TASK GOAL: Reproduce each of the entries below word for word, omitting the pictures.

*** PROVIDED ENTRIES ***

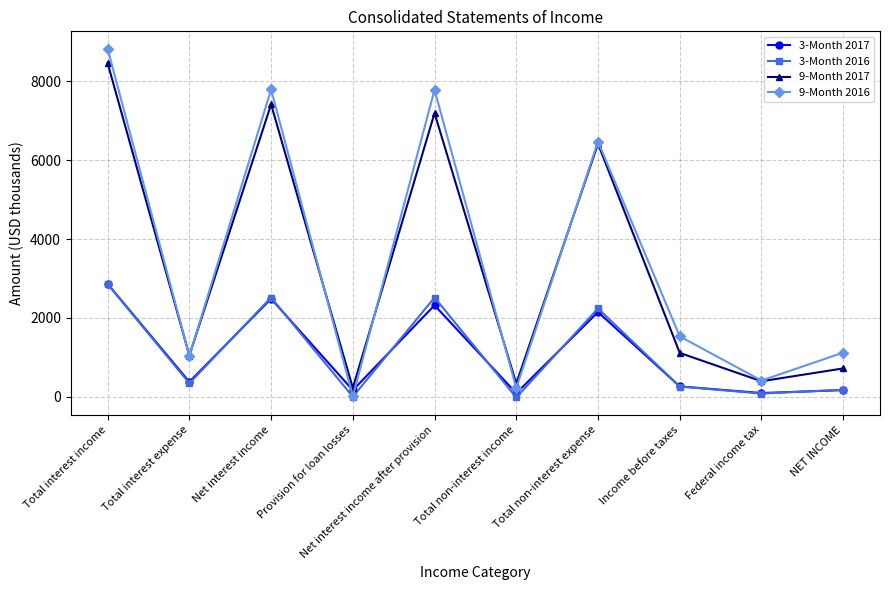

Where is the first local minimum for 3-Month 2016?

Total interest expense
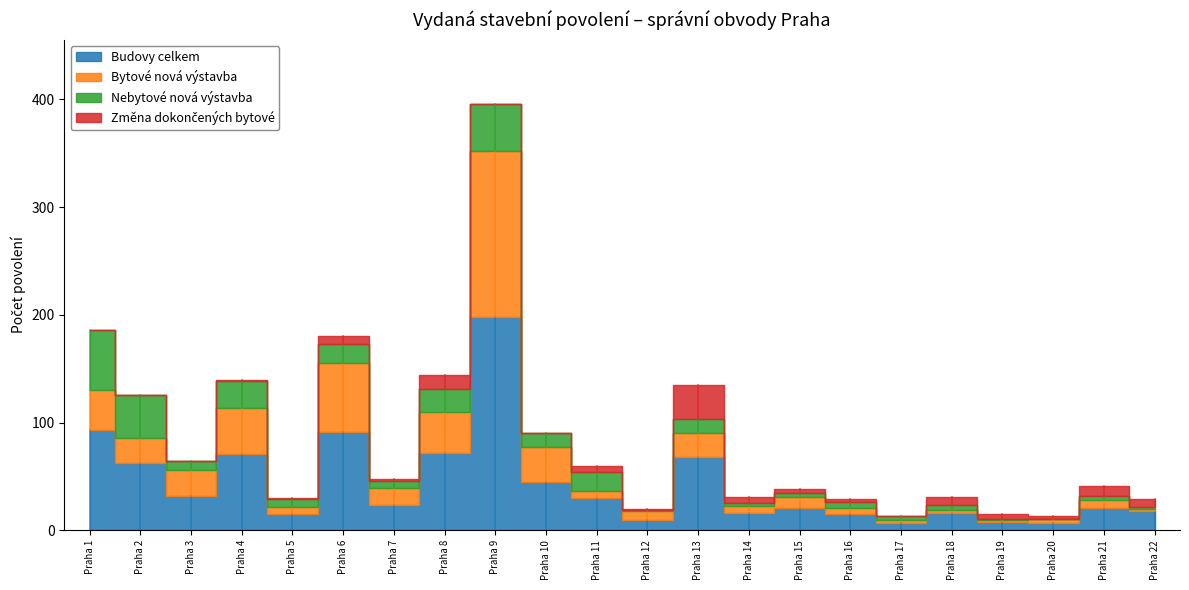

At how many categories does at least one series exceed 193?

1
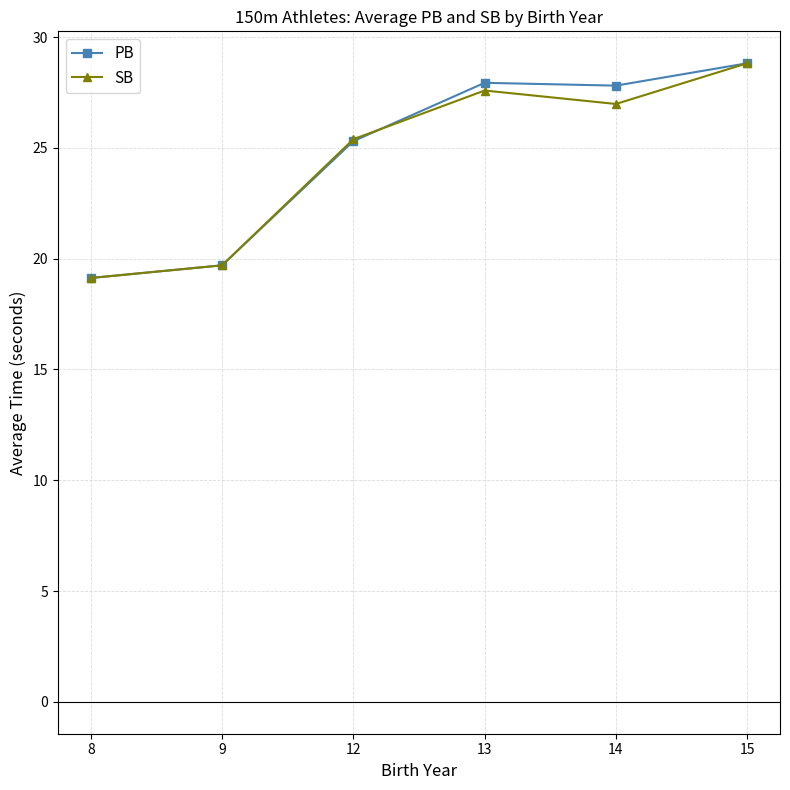

Reading left to right, what are all the values shown in this chart?

PB: 8=19.1	9=19.7	12=25.3	13=27.9	14=27.8	15=28.8
SB: 8=19.1	9=19.7	12=25.4	13=27.6	14=27.0	15=28.8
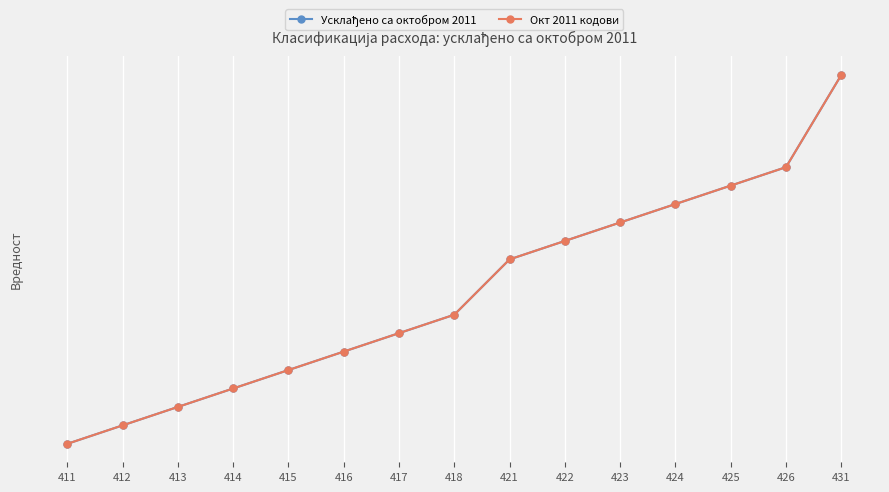

Reading left to right, extract all data points from this chart.

Усклађено са октобром 2011: 411	412	413	414	415	416	417	418	421	422	423	424	425	426	431
Окт 2011 кодови: 411	412	413	414	415	416	417	418	421	422	423	424	425	426	431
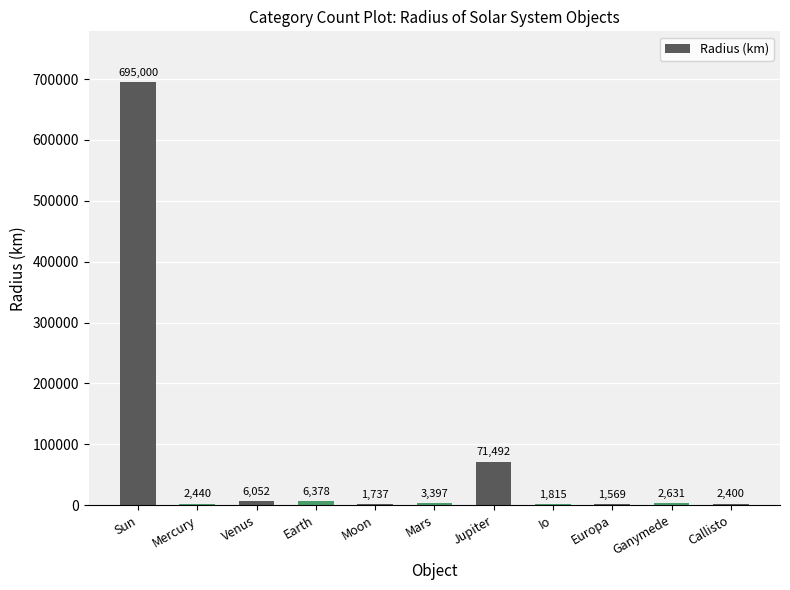

Approximately how many times larger is the value at Callisto compared to Earth?

0.4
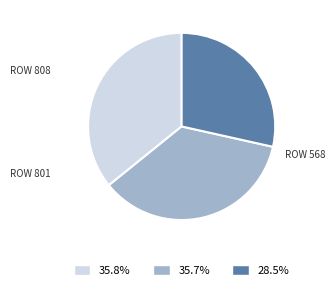

How many slices are in this pie chart?

3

***

OUTPUT FOR THIS EXERCISE:
Where is the first local minimum for 3-Month 2016?

Total interest expense

At how many categories does at least one series exceed 193?

1

Reading left to right, what are all the values shown in this chart?

PB: 8=19.1	9=19.7	12=25.3	13=27.9	14=27.8	15=28.8
SB: 8=19.1	9=19.7	12=25.4	13=27.6	14=27.0	15=28.8

Reading left to right, extract all data points from this chart.

Усклађено са октобром 2011: 411	412	413	414	415	416	417	418	421	422	423	424	425	426	431
Окт 2011 кодови: 411	412	413	414	415	416	417	418	421	422	423	424	425	426	431

Approximately how many times larger is the value at Callisto compared to Earth?

0.4

How many slices are in this pie chart?

3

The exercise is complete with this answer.